El té es una de las bebidas que más relevancia ha tenido en los últimos años. Algunas personas huyen del consumo de café, ya sea porque no toleran la cafeína, porque no les gusta el sabor o porque tienen miedo a tener unos dientes teñidos. La hidratación es fundamental para que nuestro organismo realice las funciones básicas, y el café es un diurético que favorece a la expulsión de líquidos. Por eso, en la mayoría de las dietas se recomienda tomar té o infusiones.
Además, existen infinitos tipos de tés, por lo que no te aburrirás de probar tipos diferentes.

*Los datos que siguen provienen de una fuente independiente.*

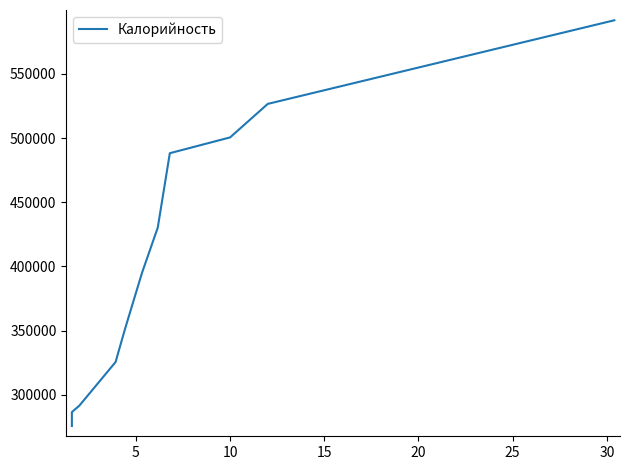

True or false: the data has more than 1 interior local peaks.

False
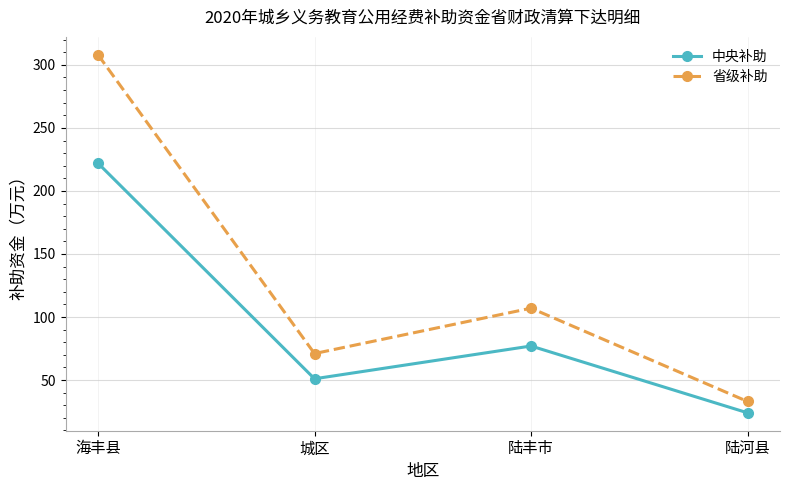

True or false: 省级补助 and 中央补助 cross at least once.

False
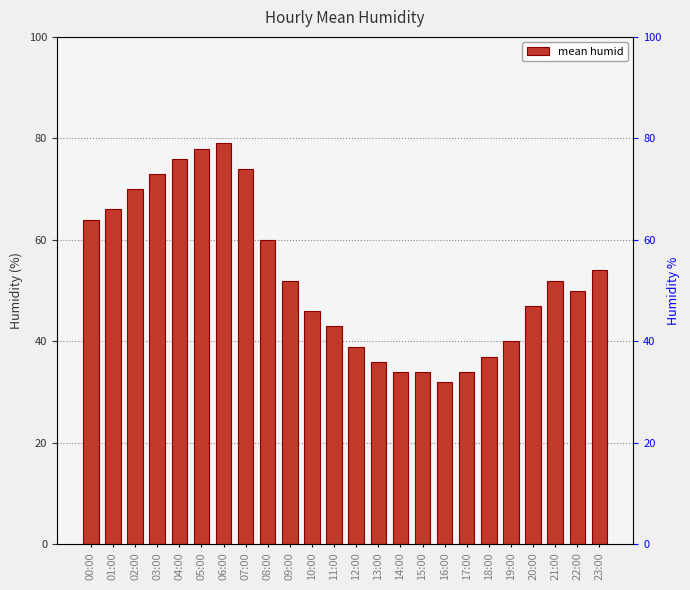

Reading right to left, transcribe all the data shown in this chart.

54	50	52	47	40	37	34	32	34	34	36	39	43	46	52	60	74	79	78	76	73	70	66	64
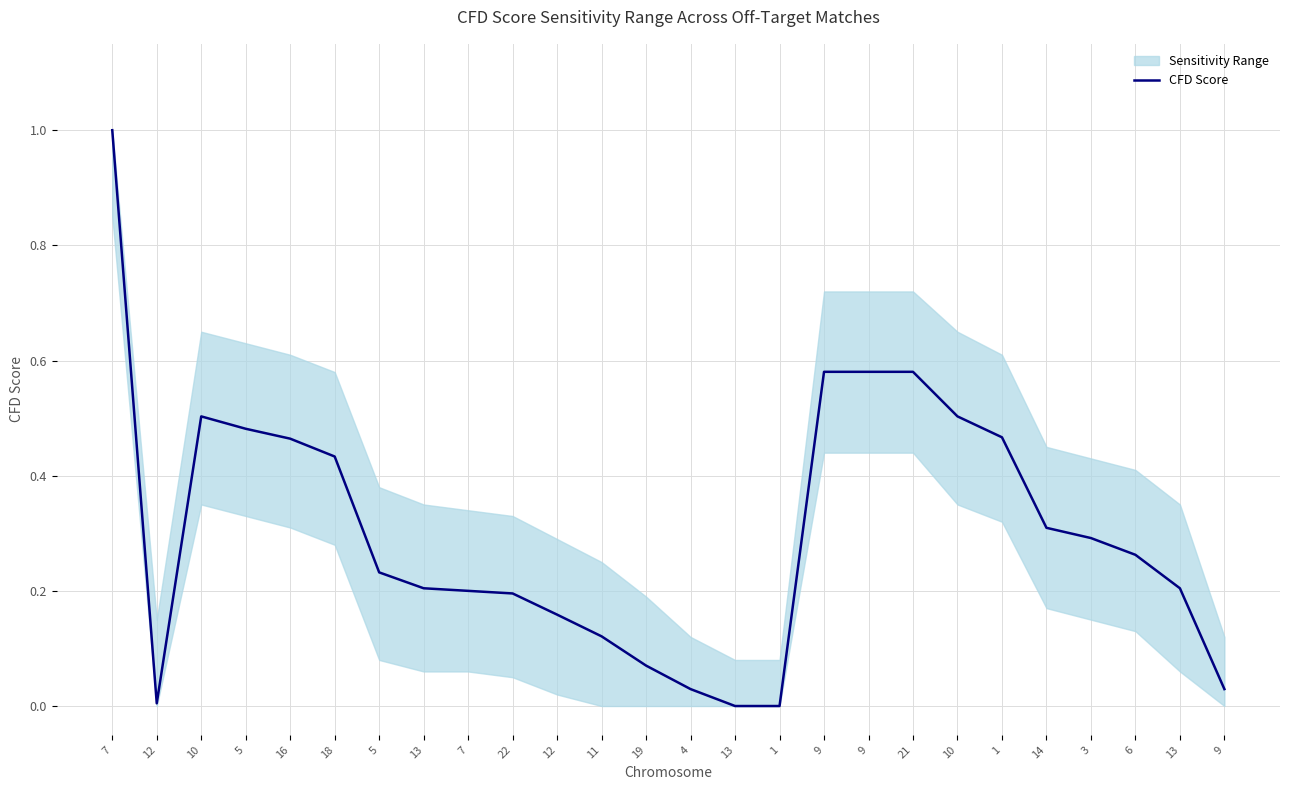

Between 1 and 11, which is larger?

11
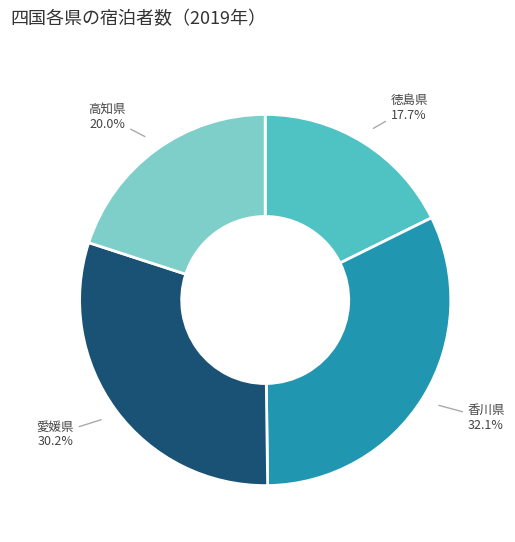

Is 高知県 the majority of the pie?

No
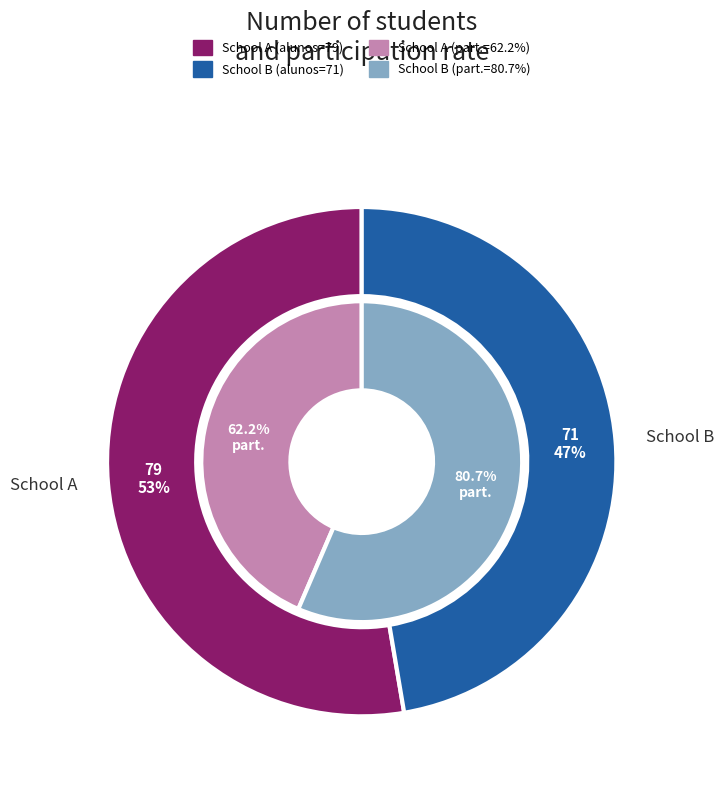

Do participacao and alunos together represent more than half of the pie?

Yes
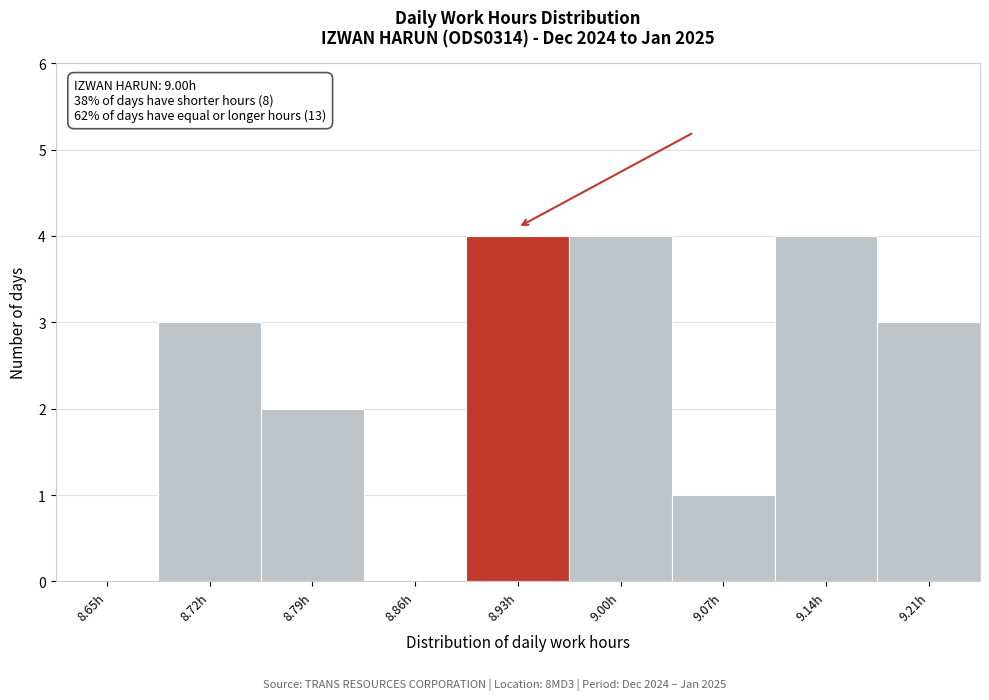

Reading left to right, extract all data points from this chart.

8.65h=0	8.72h=3	8.79h=2	8.86h=0	8.93h=4	9.00h=4	9.07h=1	9.14h=4	9.21h=3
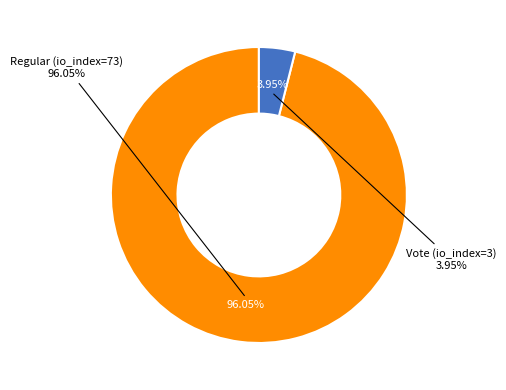

Which category has the smallest portion of the pie?

Vote (io_index=3)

Cuenta la leyenda china que una taza de té diariamente nos mantendrá alejados de los medicamentos. Y no queremos contradecirlo, ya que se ha demostrado que tiene beneficios en enfermedades cardiovasculares y obesidad. El problema aparece con la temperatura en la que lo tomamos.

¿Cuál es la temperatura ideal?

En épocas de frío, tan solo nos apetecen bebidas calientes, y muchas personas abusan de la temperatura del agua para que se conserve durante más tiempo el calor. Un reciente estudio, realizado por la Universidad de Medicina de Teherán (Irán) ha analizado cuál es la temperatura perfecta para que no cause problemas internos.
Si es muy alta (60ºC o superior) y consumimos 700 ml de té diarios, estaremos aumentando en hasta un 90% el riesgo de padecer cáncer de esófago. Específicamente, carcinoma escamocelular esofágico, que es el mismo que se vincula con el tabaco y alcohol.

La investigación contó con la participación de 50.000 personas, con edades entre los 40 y los 75 años. Es Golestán, que es donde se hizo el estudio, es muy común el consumo de té con agua y la aparición de este tipo de cáncer. El director del estudio, Farhad Islami comentaba que «muchas personas disfrutan de tomar té, café u otras bebidas calientes. Sin embargo, según nuestro informe, beber té muy caliente puede aumentar el riesgo de cáncer de esófago, por lo que es recomendable esperar a que la bebida pierda un poco el calor antes de tomarla».

Para llegar a esta conclusión, los científicos tuvieron en cuenta el estilo de vida y el consumo de tabaco o alcohol. Todos los participantes tuvieron entrevistas personales para conocer cómo percibían la temperatura. Evidentemente, el calor es subjetivo, al igual que ocurre con el umbral del dolor. Para ello, prepararon varias tazas con temperaturas distintas.
Cuando el té estaba a 75ºC, lo probaron y les preguntaron si solían consumirlo a esa temperatura o diferente. Se repitió el mismo patrón, bajando 5ºC la temperatura de las tazas. De esta manera se podía observar una temperatura real y analizar los efectos.

Llama la atención que aquellas personas que bebían el té con alta temperatura eran los que tenían una mayor edad, vivían en zonas rurales y tenían un menos nivel de formación. Además, eran los que mayormente bebían alcohol y fumaban. Lógicamente, beber té a alta temperatura afecta negativamente al esófago, y resulta una bomba si se mezcla con los otros dos factores de riesgo.

Deja que tu taza de té se enfríe unos minutos antes de beberlo.